Les seuls qui sont réellement « racistes » (rappelons-nous l’image des « foulards » du K.K.K. diffusée par Djemila Benhabid), les seuls qui sont réellement « fascistes » (plus précisément islamo-fascistes) : ce sont les non-civilisés (un peu comme les Indiens d’autrefois). Nous, on est du côté des gentils. D’ailleurs, demandez-le aux p’tits copains ci-haut nommés et ils vous le diront : « On ne s’aime pas assez ». « Le multiculturalisme, c’est du racisme inversé. » « L’ouverture à l’autre, c’est une négation de soi ». « Ça suffit les complexes de l’Occident ! »

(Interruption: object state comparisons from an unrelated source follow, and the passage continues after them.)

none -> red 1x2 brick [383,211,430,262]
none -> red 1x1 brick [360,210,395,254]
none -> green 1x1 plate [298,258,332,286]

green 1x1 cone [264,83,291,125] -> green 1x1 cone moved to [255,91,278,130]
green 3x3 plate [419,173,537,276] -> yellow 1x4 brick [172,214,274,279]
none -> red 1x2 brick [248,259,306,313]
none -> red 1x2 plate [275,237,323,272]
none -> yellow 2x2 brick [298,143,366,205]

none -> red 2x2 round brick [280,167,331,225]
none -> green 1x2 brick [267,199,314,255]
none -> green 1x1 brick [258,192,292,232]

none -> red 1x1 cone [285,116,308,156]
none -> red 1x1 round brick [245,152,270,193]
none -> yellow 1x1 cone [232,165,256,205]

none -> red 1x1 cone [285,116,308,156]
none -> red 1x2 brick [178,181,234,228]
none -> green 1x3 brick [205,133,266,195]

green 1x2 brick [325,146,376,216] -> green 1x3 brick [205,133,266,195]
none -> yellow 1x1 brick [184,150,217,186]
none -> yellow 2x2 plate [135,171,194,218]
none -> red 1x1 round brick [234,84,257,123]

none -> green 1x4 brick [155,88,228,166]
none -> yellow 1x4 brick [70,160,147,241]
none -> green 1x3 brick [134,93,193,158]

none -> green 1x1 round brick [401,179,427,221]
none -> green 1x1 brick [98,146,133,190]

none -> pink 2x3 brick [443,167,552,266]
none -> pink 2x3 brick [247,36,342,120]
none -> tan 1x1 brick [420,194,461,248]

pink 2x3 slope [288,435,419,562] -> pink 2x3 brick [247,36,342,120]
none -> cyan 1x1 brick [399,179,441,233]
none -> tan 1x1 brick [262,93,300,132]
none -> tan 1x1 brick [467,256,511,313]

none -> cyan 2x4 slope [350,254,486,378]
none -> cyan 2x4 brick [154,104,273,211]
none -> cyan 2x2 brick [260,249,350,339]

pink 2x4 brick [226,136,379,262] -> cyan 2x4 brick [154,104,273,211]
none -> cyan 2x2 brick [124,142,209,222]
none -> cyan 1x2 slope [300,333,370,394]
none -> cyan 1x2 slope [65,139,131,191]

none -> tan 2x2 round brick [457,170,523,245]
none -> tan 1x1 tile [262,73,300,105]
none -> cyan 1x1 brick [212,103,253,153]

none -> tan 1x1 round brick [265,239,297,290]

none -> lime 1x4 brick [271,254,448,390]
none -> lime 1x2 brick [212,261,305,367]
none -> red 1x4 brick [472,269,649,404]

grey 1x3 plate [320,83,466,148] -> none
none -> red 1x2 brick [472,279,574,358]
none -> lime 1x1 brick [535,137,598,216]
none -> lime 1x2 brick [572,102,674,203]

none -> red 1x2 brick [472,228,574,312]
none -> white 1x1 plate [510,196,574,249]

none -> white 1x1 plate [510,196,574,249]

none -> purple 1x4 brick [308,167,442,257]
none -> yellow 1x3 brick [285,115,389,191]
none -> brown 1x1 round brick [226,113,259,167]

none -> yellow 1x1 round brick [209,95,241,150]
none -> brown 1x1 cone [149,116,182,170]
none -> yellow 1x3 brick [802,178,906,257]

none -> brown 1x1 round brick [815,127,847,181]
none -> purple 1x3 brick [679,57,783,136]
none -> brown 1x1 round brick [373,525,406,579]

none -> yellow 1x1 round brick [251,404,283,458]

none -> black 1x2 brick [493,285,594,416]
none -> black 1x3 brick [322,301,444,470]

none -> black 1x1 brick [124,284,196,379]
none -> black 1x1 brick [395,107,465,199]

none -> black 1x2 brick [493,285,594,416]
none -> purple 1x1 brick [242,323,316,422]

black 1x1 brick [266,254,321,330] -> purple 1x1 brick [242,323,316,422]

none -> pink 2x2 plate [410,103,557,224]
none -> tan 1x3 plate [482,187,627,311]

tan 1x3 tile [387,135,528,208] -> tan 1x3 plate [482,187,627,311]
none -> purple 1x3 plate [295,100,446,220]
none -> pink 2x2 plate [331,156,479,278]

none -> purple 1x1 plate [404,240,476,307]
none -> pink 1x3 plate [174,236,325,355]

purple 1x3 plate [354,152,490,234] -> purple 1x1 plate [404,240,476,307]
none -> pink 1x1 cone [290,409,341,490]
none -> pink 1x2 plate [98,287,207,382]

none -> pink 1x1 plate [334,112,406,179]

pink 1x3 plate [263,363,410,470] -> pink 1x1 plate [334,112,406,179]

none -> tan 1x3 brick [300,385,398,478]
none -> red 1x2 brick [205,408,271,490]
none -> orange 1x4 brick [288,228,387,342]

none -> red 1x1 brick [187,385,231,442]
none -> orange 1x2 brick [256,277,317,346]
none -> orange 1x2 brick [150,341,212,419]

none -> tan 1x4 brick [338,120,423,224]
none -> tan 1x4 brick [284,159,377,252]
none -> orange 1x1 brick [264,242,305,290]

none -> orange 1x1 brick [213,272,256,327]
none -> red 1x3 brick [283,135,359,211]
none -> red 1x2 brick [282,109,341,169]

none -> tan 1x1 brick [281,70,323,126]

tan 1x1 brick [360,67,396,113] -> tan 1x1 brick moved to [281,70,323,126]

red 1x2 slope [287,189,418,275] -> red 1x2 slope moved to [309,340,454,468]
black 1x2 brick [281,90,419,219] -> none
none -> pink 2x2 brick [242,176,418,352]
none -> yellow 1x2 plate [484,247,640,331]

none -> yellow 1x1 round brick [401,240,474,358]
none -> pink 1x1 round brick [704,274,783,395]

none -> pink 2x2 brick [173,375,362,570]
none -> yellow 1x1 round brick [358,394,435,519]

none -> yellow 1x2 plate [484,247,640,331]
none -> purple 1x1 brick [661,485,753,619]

Le Québec a historiquement été victime de discrimination. Plus encore : sa situation est toujours celle d’un peuple minoritaire. C’est pour cette raison que nombre de Québécois sont absolument incapables d’admettre que le racisme existe aussi « chez nous ». « Nous, racistes ? Allez voir ailleurs si c’est mieux ! » « C’est faux ! Y’a juste un fédéraliste qui peut dire ça. » D’autant plus que les nationalistes canadiens instrumentalisent chaque preuve de cette existence à son profit ; cela lui permet, par un juste renversement des perspectives, de nier que le racisme existe également « chez lui ».

Comme le Québec a laissé tomber les projets d’émancipation pour la plus « réaliste » conservation de « ce qui reste de lui », ce rejet de l’autre et la peur de l’étranger collent drôlement bien à sa situation politique. Faute d’avoir le courage d’affronter ce qui le menace réellement (l’impérialisme, le tout à l’argent, la privatisation de ses institutions…), notre élite est plus encline à laisser tomber ses petits tas de haine normale sur la tête de ceux qui tentent de trouver ici refuge.

Quitte à transfigurer ces petits tas nerveux en paroles émancipatrices et courageuses…

C’est peut-être plus lâche, mais c’est tout aussi réconfortant.